3 CREDIT RISK MODELLING

The aim of credit risk modelling is to determine the regulatory capital needed to compensate for potential losses (Baesens et al. 2010). The regulation requires banking institutions to evaluate the credit risks they’ve invested on. The aim of the institutions is to identify as accurately as possible the credit risks resulting from possible defaults on loans. (Baesens et al. 2013) The global financial crisis that began in 2007 showed some banks were not able to adequately aggregate their risk exposure. Regulators then increased the requirements to ensure risk data aggregation and risk reporting are integrated into all risk activities. Risk data aggregation means the activities to define, collect and process risk data to comply with the bank’s risk reporting requirements and become able to quantify their risk tolerance. (Bank for International Settlements 2013) The regulation affects the capital requirements and solvency of financial institutions. Regulators have increased their attention also to data quality issues on credit risk management since the modelling is based on banks’ internal data. Data quality is thus closely monitored in credit risk modelling. (Baesens et al. 2013).

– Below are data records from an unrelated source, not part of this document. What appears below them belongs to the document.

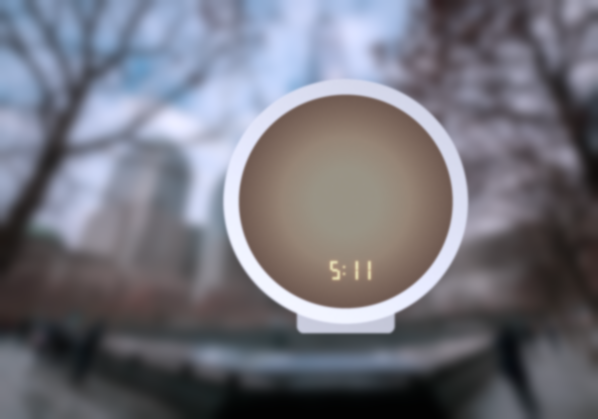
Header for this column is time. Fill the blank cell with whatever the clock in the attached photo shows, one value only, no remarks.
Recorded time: 5:11
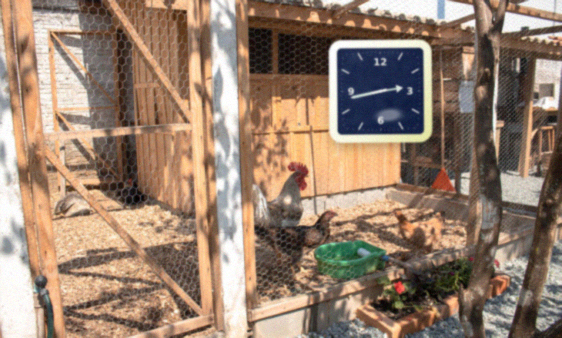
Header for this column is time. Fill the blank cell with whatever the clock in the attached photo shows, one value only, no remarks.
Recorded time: 2:43
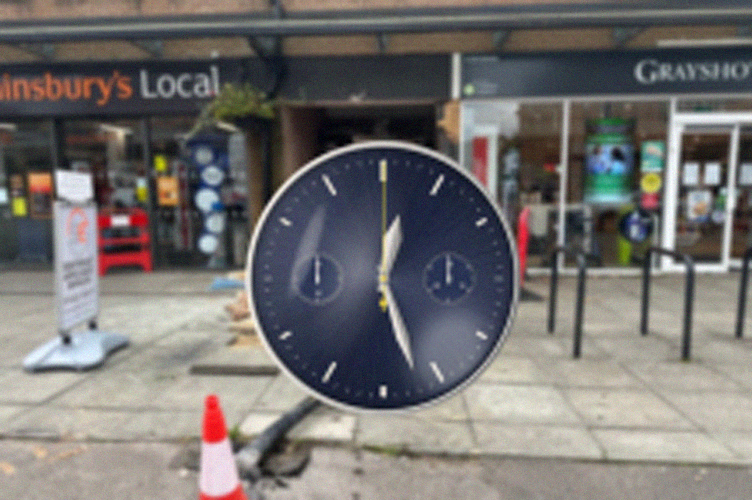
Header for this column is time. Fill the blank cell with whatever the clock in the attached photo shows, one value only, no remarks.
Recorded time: 12:27
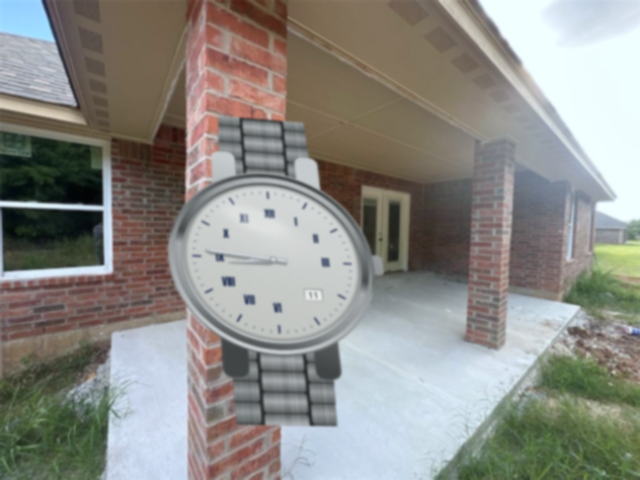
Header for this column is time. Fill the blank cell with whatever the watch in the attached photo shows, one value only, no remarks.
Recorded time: 8:46
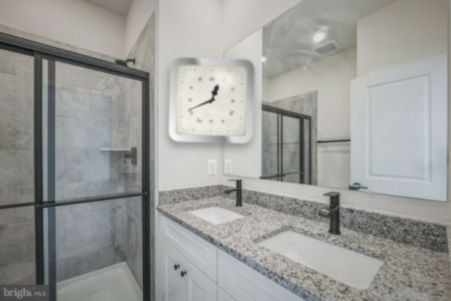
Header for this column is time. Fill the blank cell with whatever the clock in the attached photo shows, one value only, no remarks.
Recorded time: 12:41
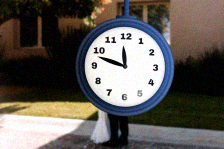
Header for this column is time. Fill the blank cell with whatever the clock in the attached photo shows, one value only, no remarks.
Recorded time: 11:48
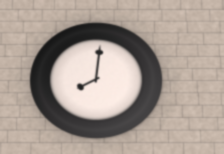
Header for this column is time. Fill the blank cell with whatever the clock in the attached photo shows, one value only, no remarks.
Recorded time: 8:01
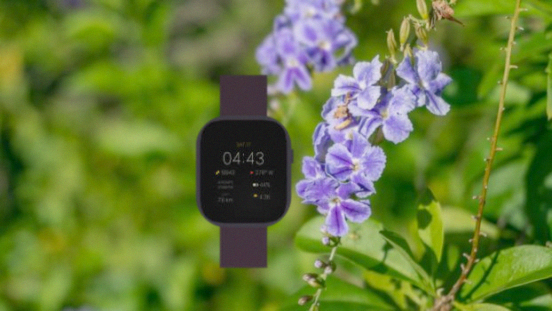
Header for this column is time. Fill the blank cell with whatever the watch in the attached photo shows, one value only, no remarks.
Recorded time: 4:43
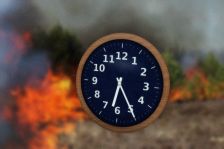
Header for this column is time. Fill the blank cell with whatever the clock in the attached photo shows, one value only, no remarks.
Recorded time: 6:25
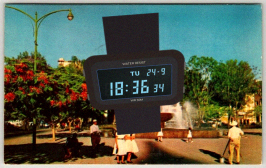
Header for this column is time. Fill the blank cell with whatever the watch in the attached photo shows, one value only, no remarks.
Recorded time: 18:36:34
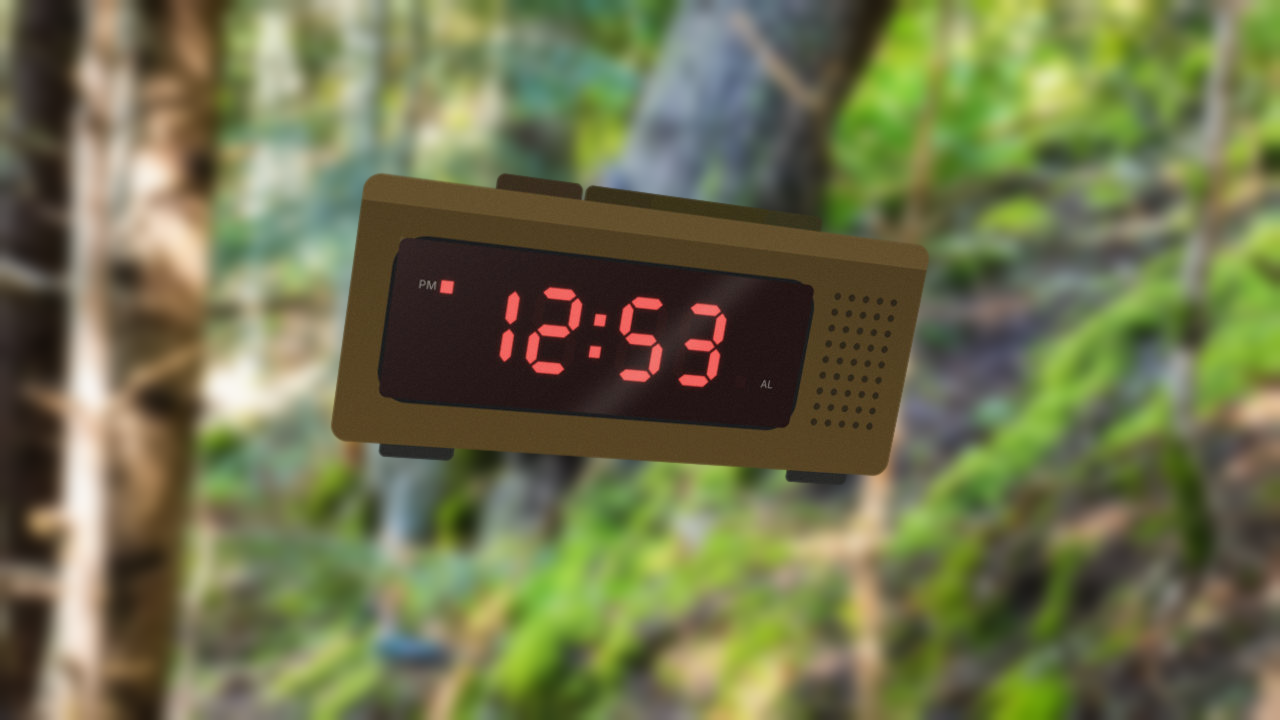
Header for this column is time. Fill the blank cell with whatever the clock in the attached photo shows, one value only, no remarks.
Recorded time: 12:53
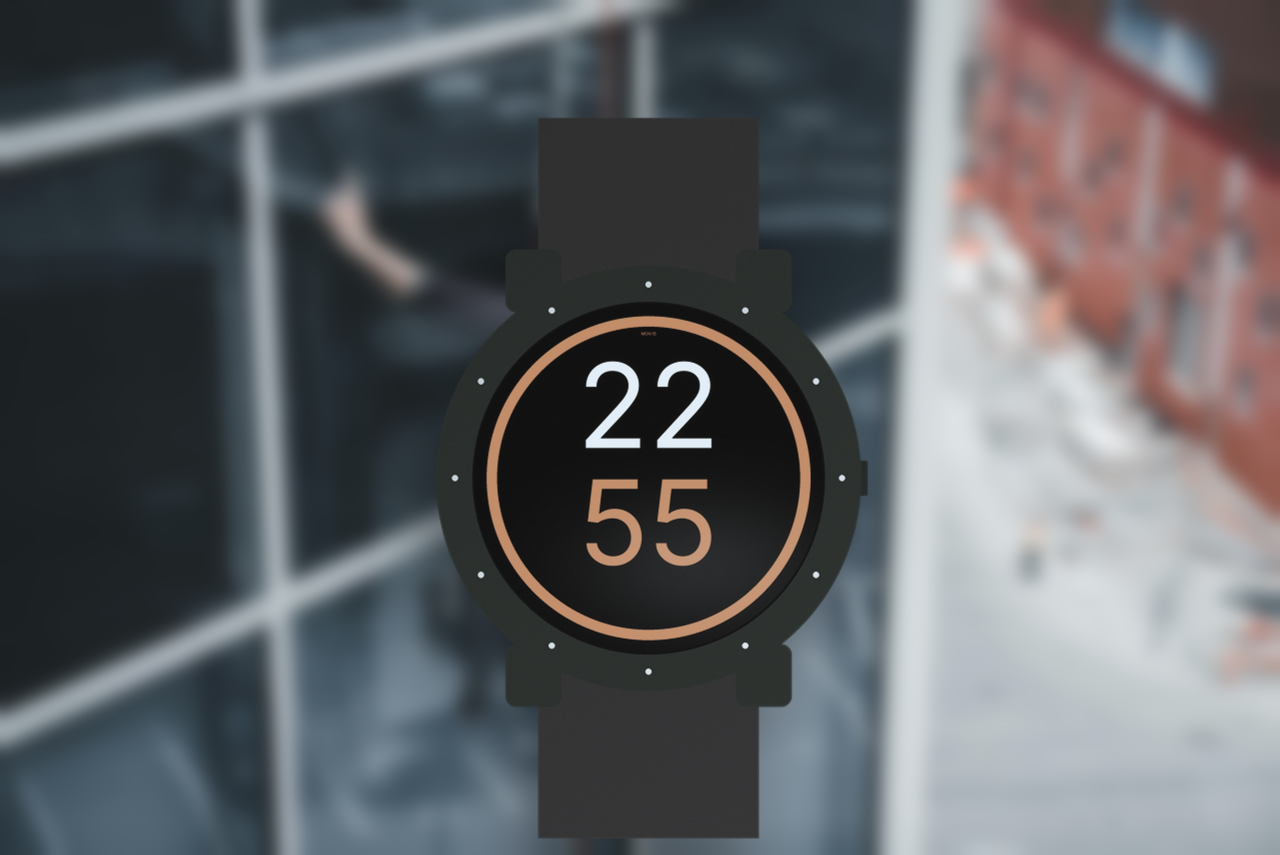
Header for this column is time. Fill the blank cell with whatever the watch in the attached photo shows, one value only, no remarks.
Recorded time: 22:55
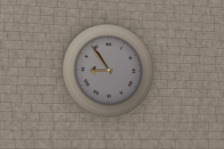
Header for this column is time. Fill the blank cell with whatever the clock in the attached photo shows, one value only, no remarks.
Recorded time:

Managing data quality is essential for meeting the regulatory demands. Prorokowski and Prorokowski (2015) remark the financial industry is rapidly becoming more regulated thus financial institutions should concentrate on developing their risk data aggregation processes.

They argue banks need to implement new tools and find efficient ways to achieve high standards. New regulation requires banks to improve their data aggregation processes, and to establish clear frameworks. The improvements would allow banks to remedy more easily from future episodes of financial distress. (Prorokowski and Prorokowski 2015) Gupta and Kulkarni (2016) show data quality issues can have notable impact on key risk numbers and cause inaccuracies in risk reports. Inconsistencies in data structures and formats, and the absence of common data systems and terminology across companies cause challenges for risk data aggregations. They name identifying data quality problems and understanding the root causes of them as critical part of complying with the regulatory requirements. (Gupta and Kulkarni 2016)

For regulatory reasons, insuring data quality has been a primary concern to almost every bank. Many organizations have increased the number of staff and taken short-term clean up

initiatives to improve data quality. Banking institutions are also developing their data quality frameworks in order to respond to the regulatory demands. (Robert Morris Associates 2017) The aim of the case company is to establish an effective data quality management framework to be part of their credit risk modelling projects.

This chapter first presents what are internal ratings based models and how the modelling projects are carried out. This chapter then focuses on explaining the history of regulation for internal ratings based approaches and the requirements for data quality posed by European Central Bank (ECB). The focus is on the components and dimensions of data quality that need to be assessed and monitored but the chapter also touches upon the subject of requirements of data quality management framework, responsibilities and reporting in order to get a comprehensive understanding of data quality management. The IT system requirements are not included in this study.